Advent of Code 2024 part 3

Dec 16, 2024
Part 1 in Uiua was fairly simple, with dimensions hardcoded in for brevity:
For Part 2, while it was fairly easy to make an image, I struggled a bit with how to iterate through the steps to manually find the tree. So I jumped over to Clojure, where this was straightforward.
Llama 3.2-vision with ASCII art
Having solved the problem, I then decided to play around with ollama and the llama3.2-vision model, seeing if it could find the tree in the ASCII art output. I first write a function to send a prompt to a local ollama server:
(defn ollama [q]
(try
(->
(http/post "http://localhost:11434/api/generate"
{:body (json/encode {:model "llama3.2-vision"
:prompt q
:stream false})})
:body
(json/parse-string true)
:response)
(catch Exception e (do
(print "exception querying ollama: " (.getMessage e))
(pprint (:body (ex-data e)))))))
(comment
(ollama "Is the sky blue? Only say yes or no.") ; "Yes."
)
And a function to step through and prompt, basically the same as the manual version:
(defn find-tree [& args]
(loop [bots (parse-inp (aoc/get-input 2024 14))
w 101
h 103
i 0]
(let [m (with-out-str (print-map w h bots))

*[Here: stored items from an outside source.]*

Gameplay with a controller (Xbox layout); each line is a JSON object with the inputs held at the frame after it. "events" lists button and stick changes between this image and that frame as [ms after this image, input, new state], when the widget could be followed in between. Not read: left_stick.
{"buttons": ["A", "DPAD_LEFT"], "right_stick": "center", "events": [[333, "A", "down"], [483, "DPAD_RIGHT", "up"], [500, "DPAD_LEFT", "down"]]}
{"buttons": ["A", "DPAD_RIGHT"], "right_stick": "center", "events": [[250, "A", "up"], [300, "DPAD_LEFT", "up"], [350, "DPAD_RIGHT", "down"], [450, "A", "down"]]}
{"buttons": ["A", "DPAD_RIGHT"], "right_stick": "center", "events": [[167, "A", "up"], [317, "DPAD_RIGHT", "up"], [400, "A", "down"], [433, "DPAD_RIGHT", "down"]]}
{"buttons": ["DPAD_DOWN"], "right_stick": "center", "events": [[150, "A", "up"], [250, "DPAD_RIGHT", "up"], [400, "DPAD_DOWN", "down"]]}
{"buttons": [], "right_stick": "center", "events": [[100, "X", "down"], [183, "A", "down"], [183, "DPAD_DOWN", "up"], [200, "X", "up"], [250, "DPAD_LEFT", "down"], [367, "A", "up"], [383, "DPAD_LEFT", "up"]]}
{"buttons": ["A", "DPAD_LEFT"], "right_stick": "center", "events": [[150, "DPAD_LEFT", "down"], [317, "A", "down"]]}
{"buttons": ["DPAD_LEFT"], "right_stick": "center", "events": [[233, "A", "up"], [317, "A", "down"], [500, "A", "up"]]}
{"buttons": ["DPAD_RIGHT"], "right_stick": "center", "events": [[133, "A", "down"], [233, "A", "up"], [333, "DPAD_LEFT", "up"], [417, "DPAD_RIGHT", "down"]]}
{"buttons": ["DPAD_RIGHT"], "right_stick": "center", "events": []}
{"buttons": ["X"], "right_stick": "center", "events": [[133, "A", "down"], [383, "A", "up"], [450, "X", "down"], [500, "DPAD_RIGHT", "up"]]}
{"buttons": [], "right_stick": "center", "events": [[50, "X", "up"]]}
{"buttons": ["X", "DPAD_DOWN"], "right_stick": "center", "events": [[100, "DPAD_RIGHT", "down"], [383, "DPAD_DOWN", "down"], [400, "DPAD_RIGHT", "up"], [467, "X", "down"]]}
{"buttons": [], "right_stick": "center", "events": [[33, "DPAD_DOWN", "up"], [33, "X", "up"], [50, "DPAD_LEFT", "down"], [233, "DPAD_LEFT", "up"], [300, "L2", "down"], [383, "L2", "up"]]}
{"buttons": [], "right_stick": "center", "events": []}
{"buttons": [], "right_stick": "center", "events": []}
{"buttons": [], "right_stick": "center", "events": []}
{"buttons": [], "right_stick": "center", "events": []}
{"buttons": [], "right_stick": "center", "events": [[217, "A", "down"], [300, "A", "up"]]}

p (str "Does this look like a christmas tree? Only say yes or no.\n" m)
r (ollama p)]
(println p)
(println i)
(println r)
(when (st/index-of (st/lower-case r) "no")
(recur (mapv #(step % w h 1) bots ) w h (inc i))))
)
)
It did terrible, often finding false positives and giving poor reasoning (when "Only say yes or no." was omitted from the prompt).
Llama 3.2-vision with image
However, I realizd that llama3.2-vision was really trained on images, not so much on ASCII art, so I really should be rendering to an image file and including that in the prompt. This took me down a deep rabbit hole of Java image classes, building an image with java.awt.image.BufferedImage
then writing it with javax.imageio.ImageIO
, plus of course Base64-encoding it with java.util.Base64
. A great part of Clojure being hosted on the JVM is access to this huge library, but not being so steeped in Java tradition I find it all a bit cryptic compared to doing this stuff in Go.
(defn render-map
"Render map to PNG and write to OutputStream os, and optionally also to file."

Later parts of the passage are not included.